The more likely scenario (greater than 50% but he did not give a specific number) is to get a validation that they got it all last time, and then the chemo will kill any baby cells lurking about. But the cancer still has an 80% chance of recurrence, which the chemo will drop to 70%. I offered an opinion that 10% isn’t much, and the doctor responded that 10% is 10% and it would be stupid not to take it. It’s a good point…

After that the doctor recommends BCG treatments, a very successful form of bio-immuno-therapy. This is NOT “chemo” and NOT “radiation.” But it’s no bed of roses, either. They basically use a catheter to send in 50cc of bacteria (biotherapy) which is basically Tuberculosis bacteria (or close cousins). The catheter is removed, you go home, hold it for 2 hours, and then pee from a sitting position to avoid splashing. Then you pour bleach into the toilet, let it cook for 15 minutes, then flush. This is NASTY stuff. These bacteria love cancer cells and go hug them securely, but they ignore everything else. The body can’t tell cancer from regular cells, but it can tell bacteria cells and it does not like them, so it sends an immune response (inflammation, white blood cells, and “Natural Killer” cells) to kill the bacteria, and also the cancer – this is the immunotherapy part. It’s very much like a biological laser-guided missile. But it takes time. Side effects are irritation and flu-like symptoms that increase with each week of successive treatment, and more rarely bladder cystitis, and even more rarely you can catch TB, which is treatable but not fun at all. No patients in the doctor’s medical group have had this severe effect, and they run folks through like McDonald’s at lunchtime, so there is a decent amount of data. They have only seen and treated one case, that was transferred in from elsewhere. You wonder who dreams up these wild ideas for treatment, and the doctor had no clue.

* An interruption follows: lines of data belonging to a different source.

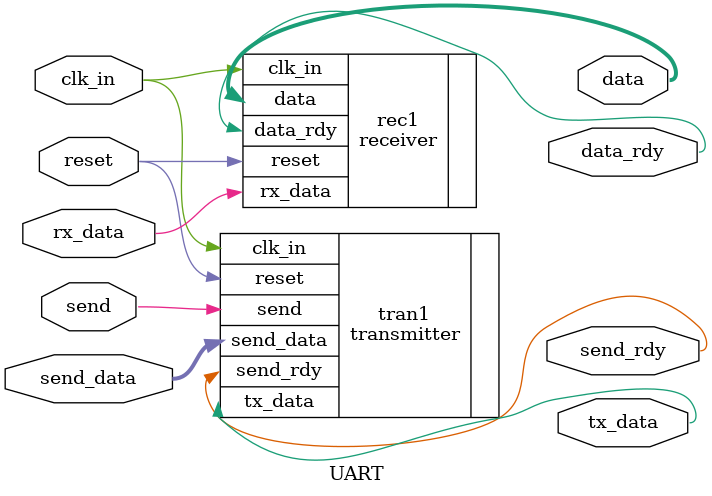
<source format=v>
`timescale 1ns / 1ps


module UART(
    input clk_in, 
    input rx_data,
    input reset,
    input send,
    input [7:0] send_data,
    output data_rdy,
    output send_rdy,
    output tx_data,
    output wire [7:0] data);


//wire clk_s;

//clk_divider div1(.clk_in(clk_in), .clk_out(clk_div));

receiver rec1(.clk_in(clk_in), .data_rdy(data_rdy), .rx_data(rx_data), .data(data), .reset(reset));

transmitter tran1(.clk_in(clk_in), .send(send), .reset(reset), .send_data(send_data), .send_rdy(send_rdy), .tx_data(tx_data));

endmodule

</source>
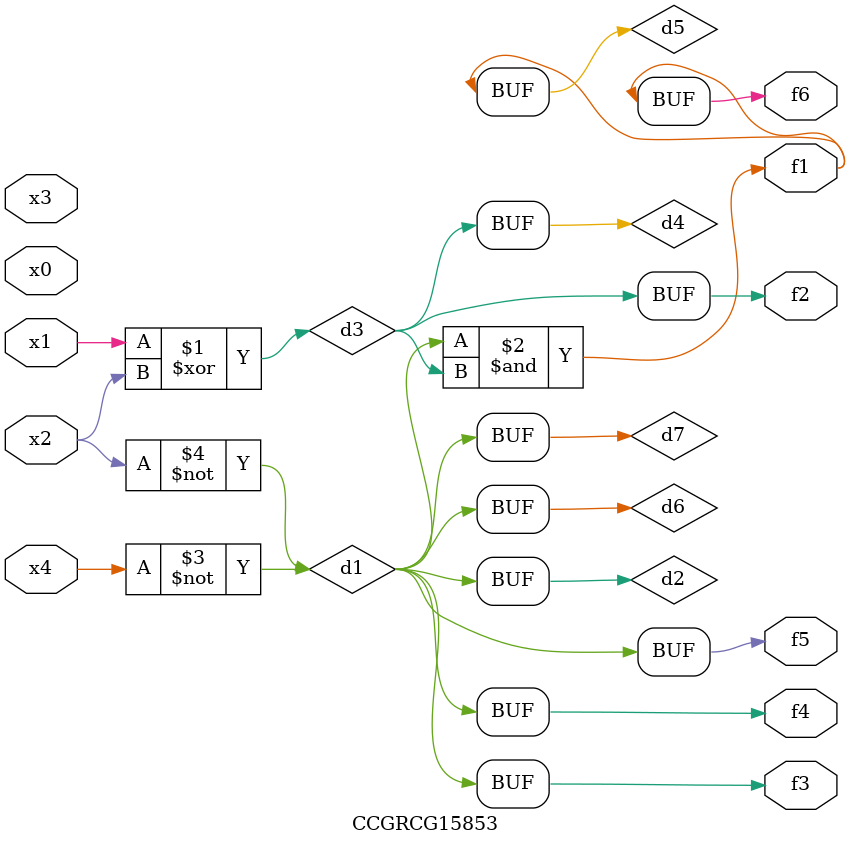
<source format=v>
module CCGRCG15853(
	input x0, x1, x2, x3, x4,
	output f1, f2, f3, f4, f5, f6
);

	wire d1, d2, d3, d4, d5, d6, d7;

	not (d1, x4);
	not (d2, x2);
	xor (d3, x1, x2);
	buf (d4, d3);
	and (d5, d1, d3);
	buf (d6, d1, d2);
	buf (d7, d2);
	assign f1 = d5;
	assign f2 = d4;
	assign f3 = d7;
	assign f4 = d7;
	assign f5 = d7;
	assign f6 = d5;
endmodule

</source>
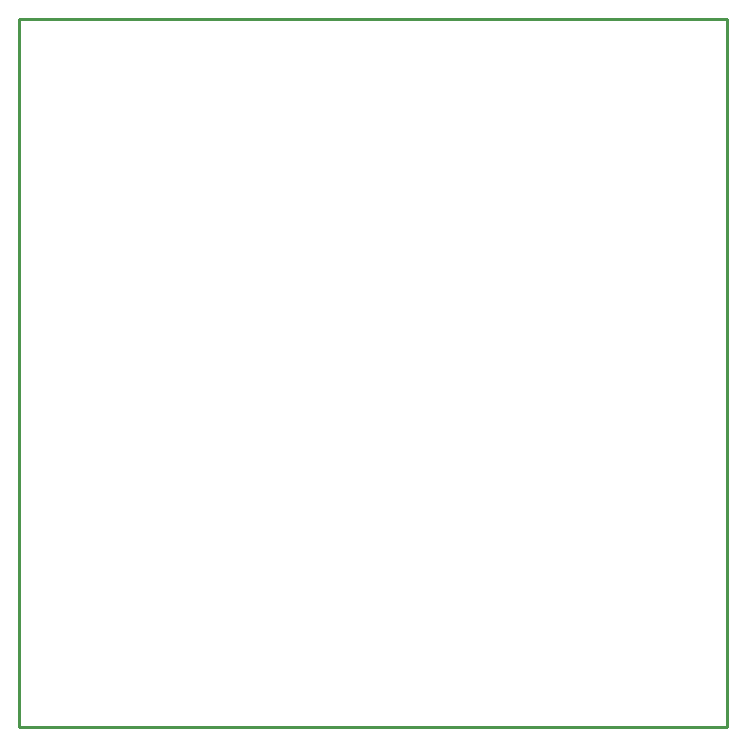
<source format=gbr>
G04 start of page 6 for group 4 idx 4 *
G04 Title: receiver, outline *
G04 Creator: pcb 20140316 *
G04 CreationDate: Tue 02 Jan 2018 12:34:38 AM GMT UTC *
G04 For: brian *
G04 Format: Gerber/RS-274X *
G04 PCB-Dimensions (mil): 6000.00 5000.00 *
G04 PCB-Coordinate-Origin: lower left *
%MOIN*%
%FSLAX25Y25*%
%LNOUTLINE*%
%ADD104C,0.0100*%
G54D104*X148000Y262000D02*X384000D01*
Y26000D01*
X148000D01*
Y262000D01*
M02*

</source>
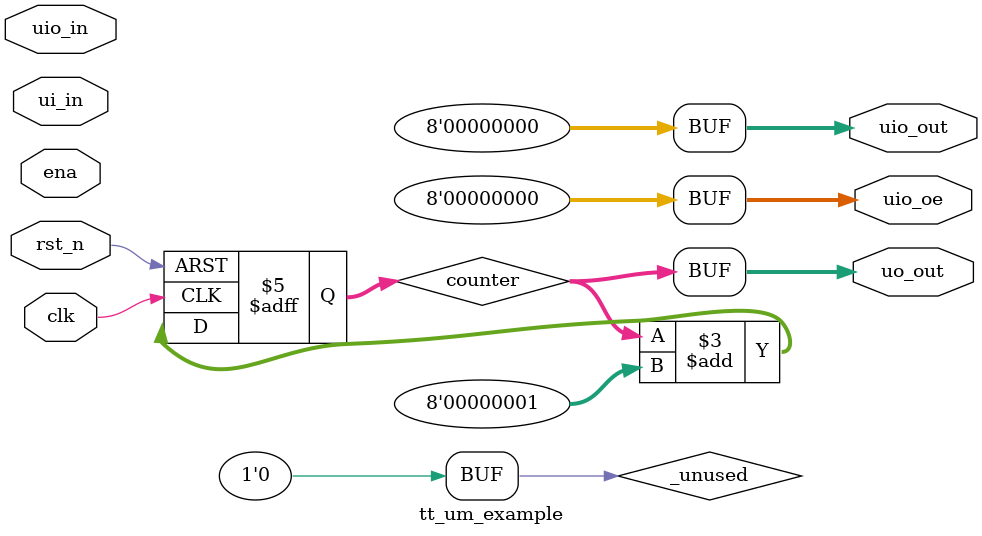
<source format=v>
/*
 * Copyright (c) 2024 Your Name
 * SPDX-License-Identifier: Apache-2.0
 */

`default_nettype none

module tt_um_example (
    input  wire [7:0] ui_in,    // Dedicated inputs
    output wire [7:0] uo_out,   // Dedicated outputs
    input  wire [7:0] uio_in,   // IOs: Input path
    output wire [7:0] uio_out,  // IOs: Output path
    output wire [7:0] uio_oe,   // IOs: Enable path (active high: 0=input, 1=output)
    input  wire       ena,      // always 1 when the design is powered, so you can ignore it
    input  wire       clk,      // clock
    input  wire       rst_n     // reset_n - low to reset
);
  //sets reg
  reg [7:0] counter;

  // All output pins must be assigned. If not used, assign to 0.
  //assign uo_out  = ui_in + uio_in;  // Example: ou_out is the sum of ui_in and uio_in
  always @(posedge clk or negedge rst_n) begin
    if (!rst_n)
      counter <= 8'd0;
    else
      counter <= counter + 8'd1;
  end

  assign uo_out  = counter;
  assign uio_out = 8'd0;
  assign uio_oe  = 8'd0;

  // List all unused inputs to prevent warnings
  wire _unused = &{ena, clk, rst_n, 1'b0};

endmodule

</source>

The basic idea is that the cancer will grow back, but less and weaker each time.  The treatments thus stay ahead of it and eventually eliminate it altogether.  This theory works if the cancer grows slowly and the BCG actually works for you (not sure what the % is, but it doesn’t work for everybody.) So this fun goes on once per week for 6 weeks, then the doctor does an in-office scope (not my favorite thing, and not replaceable by any pee tests – trust me, I asked!) to see how things look. Then you do 3 weeks every 3-4 months for a year, each followed by another in-office scoping, then 3 weeks every 6 months for 2 years (plus scopings), then annual scopings for life. Yuck. I figure I will either scream like a little girl, or develop the toughest urethra in the West.